I never heard any of this in an A.A. meeting. But I realized that I had been in an organization for three years, refrained from drinking or using, enjoyed the many activities of the fellowship, and caught what I call “the newcomer obsession.” For it was spotting, engaging, helping, and teaching the newcomer that became my passion. But what of the fact that neither they, nor the AAs they met, nor their sponsors or speakers made any mention of the Bible, God, Jesus Christ, or even much about a church.
As I did in preparing a law case for trial, I launched an investigation to find what the facts were about the A.A. program (the “old school” one in Akron) I had neither seen nor heard of. And just as the evidence piles up in the hands of a diligent attorney before a trial, the evidence piled up and began to show that there was an A.A. which might take years to find. And it has. But still no vision. Just a search for facts. And the excitement that comes when you find them and find that they hang together as solid proof of some element of the real truth.
At that point, I began writing and communicating with others who were on a search for A.A. history. I met some of the founders. I met a few of the old-timers. I met many who were involved in the biblical elements that contributed to A.A.’s ideas. I began to receive phone calls, emails, regular letters, and requests for information from many parts of the United States, as well as other countries—even including Russia.

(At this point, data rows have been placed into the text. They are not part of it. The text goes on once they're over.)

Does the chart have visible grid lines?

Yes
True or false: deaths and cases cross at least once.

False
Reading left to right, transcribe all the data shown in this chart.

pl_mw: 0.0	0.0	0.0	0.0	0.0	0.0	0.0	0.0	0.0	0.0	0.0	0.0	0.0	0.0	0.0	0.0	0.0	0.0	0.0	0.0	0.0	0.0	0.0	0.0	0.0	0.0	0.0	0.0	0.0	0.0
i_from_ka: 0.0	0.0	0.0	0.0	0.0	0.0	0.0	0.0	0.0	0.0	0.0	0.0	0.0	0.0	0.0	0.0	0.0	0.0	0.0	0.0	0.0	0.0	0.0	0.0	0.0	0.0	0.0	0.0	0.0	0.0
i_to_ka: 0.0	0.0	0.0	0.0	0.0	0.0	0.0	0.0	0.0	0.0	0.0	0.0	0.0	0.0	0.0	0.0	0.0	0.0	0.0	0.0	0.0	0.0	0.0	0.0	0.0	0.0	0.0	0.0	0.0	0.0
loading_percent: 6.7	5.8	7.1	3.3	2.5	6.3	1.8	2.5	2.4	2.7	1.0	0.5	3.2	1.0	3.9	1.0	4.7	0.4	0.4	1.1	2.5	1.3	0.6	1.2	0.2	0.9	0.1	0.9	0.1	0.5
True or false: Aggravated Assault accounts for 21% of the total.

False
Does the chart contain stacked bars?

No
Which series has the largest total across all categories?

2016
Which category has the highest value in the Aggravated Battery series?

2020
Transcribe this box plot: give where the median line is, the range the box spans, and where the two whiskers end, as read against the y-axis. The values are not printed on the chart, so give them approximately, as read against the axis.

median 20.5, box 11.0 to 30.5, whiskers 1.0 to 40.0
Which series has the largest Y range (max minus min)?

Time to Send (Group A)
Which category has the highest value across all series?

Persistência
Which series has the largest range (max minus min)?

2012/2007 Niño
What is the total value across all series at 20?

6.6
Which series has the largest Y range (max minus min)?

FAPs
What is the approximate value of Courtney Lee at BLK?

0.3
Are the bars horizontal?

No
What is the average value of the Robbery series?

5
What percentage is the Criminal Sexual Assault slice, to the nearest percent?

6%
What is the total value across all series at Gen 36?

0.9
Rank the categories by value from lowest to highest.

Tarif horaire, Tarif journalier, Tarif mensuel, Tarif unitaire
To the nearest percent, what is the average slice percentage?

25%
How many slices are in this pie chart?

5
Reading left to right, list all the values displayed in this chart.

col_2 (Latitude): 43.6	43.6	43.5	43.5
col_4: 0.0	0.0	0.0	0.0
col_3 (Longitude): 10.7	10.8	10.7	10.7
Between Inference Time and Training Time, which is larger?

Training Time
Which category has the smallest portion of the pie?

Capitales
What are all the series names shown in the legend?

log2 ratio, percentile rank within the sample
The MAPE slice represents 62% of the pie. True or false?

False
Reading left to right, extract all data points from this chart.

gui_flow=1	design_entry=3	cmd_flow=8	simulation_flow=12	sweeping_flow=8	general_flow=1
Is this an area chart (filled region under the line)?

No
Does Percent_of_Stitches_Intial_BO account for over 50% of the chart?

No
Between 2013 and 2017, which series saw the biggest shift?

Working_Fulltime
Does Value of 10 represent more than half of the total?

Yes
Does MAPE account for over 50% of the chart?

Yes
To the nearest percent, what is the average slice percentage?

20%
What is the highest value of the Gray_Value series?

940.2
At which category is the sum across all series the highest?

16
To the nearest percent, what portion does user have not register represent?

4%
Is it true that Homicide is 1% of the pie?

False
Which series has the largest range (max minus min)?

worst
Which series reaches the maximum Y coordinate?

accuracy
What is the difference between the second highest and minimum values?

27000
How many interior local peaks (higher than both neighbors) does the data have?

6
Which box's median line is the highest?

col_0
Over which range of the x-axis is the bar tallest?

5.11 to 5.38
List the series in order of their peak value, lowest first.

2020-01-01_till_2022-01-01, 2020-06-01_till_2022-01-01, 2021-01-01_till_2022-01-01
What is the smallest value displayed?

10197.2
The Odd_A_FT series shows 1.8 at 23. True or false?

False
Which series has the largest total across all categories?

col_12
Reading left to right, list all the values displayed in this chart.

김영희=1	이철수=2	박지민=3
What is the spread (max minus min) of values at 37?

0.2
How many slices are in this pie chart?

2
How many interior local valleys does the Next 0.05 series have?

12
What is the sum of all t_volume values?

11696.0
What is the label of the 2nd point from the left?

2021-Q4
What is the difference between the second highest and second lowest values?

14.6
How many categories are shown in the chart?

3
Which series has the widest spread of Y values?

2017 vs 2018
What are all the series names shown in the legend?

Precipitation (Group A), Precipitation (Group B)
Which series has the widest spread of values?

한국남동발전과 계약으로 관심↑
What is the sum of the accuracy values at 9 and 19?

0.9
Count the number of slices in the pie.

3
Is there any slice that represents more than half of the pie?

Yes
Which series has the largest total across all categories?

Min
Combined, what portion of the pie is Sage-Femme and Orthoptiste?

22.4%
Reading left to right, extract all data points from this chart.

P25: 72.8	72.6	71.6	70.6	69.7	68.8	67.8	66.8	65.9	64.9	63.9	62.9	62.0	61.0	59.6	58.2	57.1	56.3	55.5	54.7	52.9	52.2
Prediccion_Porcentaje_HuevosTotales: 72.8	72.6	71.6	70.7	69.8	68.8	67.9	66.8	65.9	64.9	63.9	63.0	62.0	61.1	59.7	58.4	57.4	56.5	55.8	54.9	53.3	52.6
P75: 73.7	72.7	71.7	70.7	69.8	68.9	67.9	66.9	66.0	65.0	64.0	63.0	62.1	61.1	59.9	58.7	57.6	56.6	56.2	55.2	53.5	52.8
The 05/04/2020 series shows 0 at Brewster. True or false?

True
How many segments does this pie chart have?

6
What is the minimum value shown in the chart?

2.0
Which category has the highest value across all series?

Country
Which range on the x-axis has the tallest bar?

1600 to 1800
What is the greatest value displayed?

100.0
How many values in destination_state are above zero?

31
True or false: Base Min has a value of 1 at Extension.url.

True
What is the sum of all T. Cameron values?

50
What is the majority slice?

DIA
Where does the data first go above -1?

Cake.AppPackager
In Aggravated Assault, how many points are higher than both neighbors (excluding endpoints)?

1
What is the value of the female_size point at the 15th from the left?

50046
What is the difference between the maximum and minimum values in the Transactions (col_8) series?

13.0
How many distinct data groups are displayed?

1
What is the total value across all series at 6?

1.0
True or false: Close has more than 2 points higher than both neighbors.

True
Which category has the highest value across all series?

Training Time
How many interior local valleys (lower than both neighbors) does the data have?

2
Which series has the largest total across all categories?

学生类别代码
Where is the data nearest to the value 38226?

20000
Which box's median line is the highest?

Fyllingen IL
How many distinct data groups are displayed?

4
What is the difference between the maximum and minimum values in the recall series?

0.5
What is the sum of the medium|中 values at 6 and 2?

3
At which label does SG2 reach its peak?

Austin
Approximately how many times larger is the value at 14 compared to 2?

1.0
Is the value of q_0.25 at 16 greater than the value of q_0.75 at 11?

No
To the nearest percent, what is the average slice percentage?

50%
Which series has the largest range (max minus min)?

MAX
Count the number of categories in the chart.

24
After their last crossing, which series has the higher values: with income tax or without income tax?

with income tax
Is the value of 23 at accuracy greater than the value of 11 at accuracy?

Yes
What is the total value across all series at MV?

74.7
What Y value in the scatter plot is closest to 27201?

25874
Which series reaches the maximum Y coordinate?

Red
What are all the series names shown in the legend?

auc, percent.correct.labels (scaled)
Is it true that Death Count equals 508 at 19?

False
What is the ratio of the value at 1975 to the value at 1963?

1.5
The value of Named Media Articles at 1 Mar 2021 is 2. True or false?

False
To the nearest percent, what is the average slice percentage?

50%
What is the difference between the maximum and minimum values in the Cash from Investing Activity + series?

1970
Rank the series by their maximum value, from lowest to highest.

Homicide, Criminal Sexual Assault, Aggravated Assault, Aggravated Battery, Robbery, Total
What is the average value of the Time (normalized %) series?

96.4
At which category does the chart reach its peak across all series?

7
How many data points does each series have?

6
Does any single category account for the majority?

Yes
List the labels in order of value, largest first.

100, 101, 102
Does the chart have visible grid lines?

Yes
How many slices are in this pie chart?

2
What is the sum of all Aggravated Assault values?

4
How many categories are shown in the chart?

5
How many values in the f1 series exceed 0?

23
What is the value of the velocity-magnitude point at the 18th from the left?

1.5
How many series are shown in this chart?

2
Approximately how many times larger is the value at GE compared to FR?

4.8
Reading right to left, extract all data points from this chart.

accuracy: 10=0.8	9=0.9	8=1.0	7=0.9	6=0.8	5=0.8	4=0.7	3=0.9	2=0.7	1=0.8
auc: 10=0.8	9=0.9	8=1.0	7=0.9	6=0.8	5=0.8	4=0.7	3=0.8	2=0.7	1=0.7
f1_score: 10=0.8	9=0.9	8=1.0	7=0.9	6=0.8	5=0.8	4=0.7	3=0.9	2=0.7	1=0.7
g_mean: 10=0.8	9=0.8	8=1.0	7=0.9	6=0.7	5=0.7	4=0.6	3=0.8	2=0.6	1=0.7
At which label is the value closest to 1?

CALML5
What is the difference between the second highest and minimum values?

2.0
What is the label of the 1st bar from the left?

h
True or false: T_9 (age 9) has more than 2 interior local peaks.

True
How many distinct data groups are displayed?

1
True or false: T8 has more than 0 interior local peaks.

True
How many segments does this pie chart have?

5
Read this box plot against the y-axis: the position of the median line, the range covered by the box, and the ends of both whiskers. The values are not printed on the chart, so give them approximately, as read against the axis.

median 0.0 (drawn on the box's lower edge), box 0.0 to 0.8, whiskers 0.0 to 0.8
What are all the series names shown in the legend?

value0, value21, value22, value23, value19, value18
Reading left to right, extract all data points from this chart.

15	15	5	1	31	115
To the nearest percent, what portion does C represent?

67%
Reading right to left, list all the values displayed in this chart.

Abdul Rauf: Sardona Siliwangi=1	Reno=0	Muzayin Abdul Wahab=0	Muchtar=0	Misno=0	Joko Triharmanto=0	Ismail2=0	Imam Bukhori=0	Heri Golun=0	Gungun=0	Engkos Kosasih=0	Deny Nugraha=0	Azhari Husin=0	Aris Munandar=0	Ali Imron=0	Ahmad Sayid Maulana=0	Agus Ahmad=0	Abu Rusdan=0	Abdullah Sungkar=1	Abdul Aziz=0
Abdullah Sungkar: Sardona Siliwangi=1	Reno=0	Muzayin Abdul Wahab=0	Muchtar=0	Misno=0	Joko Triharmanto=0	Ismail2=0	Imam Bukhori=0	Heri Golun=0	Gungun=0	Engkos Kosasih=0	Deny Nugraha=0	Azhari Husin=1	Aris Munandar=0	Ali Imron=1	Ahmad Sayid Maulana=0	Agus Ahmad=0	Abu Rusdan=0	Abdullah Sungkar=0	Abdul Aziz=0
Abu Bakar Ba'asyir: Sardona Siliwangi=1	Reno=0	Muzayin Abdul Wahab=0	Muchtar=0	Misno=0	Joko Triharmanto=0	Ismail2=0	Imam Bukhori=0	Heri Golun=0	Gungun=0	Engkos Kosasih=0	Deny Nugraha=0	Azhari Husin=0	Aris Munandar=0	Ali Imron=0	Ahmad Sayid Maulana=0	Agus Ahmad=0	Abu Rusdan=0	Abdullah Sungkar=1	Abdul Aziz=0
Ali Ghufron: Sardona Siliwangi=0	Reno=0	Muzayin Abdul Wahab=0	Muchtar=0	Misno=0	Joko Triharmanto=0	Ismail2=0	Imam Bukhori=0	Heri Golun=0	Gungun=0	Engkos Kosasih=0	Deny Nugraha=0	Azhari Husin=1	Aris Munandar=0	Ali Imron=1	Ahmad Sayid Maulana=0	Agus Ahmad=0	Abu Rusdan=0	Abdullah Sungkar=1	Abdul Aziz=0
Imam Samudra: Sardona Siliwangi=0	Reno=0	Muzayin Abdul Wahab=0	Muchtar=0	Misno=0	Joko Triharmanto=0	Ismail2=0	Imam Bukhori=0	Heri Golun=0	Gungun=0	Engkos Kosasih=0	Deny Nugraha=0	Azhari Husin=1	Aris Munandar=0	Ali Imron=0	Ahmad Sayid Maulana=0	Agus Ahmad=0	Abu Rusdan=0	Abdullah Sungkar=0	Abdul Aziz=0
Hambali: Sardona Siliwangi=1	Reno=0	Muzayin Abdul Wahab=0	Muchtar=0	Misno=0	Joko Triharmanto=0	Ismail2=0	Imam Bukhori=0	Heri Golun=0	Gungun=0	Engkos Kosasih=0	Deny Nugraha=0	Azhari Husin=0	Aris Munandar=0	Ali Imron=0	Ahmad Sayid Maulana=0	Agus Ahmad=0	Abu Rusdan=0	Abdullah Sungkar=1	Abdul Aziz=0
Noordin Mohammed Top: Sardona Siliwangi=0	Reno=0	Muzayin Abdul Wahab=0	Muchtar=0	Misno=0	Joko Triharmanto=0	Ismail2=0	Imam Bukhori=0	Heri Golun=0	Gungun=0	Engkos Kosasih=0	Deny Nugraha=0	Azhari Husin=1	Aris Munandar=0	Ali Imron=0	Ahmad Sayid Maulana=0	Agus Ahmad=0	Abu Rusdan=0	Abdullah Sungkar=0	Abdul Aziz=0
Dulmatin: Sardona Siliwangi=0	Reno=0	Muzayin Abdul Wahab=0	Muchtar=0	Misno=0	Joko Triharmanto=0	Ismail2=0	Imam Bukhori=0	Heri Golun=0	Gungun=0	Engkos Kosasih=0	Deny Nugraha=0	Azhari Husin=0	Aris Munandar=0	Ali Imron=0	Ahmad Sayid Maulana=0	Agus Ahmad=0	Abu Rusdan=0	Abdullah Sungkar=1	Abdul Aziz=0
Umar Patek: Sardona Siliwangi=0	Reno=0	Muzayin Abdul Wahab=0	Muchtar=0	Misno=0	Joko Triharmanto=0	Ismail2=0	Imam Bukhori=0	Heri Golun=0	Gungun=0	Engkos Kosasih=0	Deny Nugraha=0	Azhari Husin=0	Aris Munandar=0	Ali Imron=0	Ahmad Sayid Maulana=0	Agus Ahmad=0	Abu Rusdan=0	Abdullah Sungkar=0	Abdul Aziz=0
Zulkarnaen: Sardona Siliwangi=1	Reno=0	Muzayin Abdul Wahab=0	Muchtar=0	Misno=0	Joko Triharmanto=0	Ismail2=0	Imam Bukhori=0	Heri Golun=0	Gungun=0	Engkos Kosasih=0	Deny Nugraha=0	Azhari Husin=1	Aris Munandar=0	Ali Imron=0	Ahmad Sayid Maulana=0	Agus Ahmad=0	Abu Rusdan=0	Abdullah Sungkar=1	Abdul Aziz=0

My son Ken (who is a skilled Bible scholar and ordained minister) left his business and joined me as editor, publisher, investigator, writer, speaker, and side kick. This enhanced the information gained, and also its quality. Still no vision. But, in the course of all this, we had to learn and did learn how to publish, distribute, market, and describe our findings—in talks, conferences, seminars, articles, blogs, websites, radio shows, video and audio presentations, and in mundane daily meetings with young AAs. Men who were eager to get well, to learn about God and the Bible, to be correctly instructed as to A.A. literature, and to work with others as I had worked with them. And we all loved it. We almost became an example (like that of the early Akron AAs) of First Century Christianity in action plus Alcoholics Anonymous in application. Still no vision.
This letter does end. And it ends just about here because there is still no vision. But there is a deep desire to do the following wherever we go, whatever we write, whomever we address, and whenever we can, to train trainers. In other words, if most in recovery don’t know the facts and don’t seem to be able to get satisfactory results, then it is exciting and challenging to meet them, inform them, befriend them, and help them get to work along the same lines. That means purveying to them the truth about what God can do for a willing alcoholic or addict in a fellowship today if only the suffering can be persuaded by results and comradeship to participate with us in whatever realm of interest and program and expertise they have developed—A.A., counseling, church, Christian fellowship, treatment, sober living, and leadership. And they are hungry. They are experienced. They want facts.
That’s a summary of where I believe we have gone and are going at this point past my 88 years mark.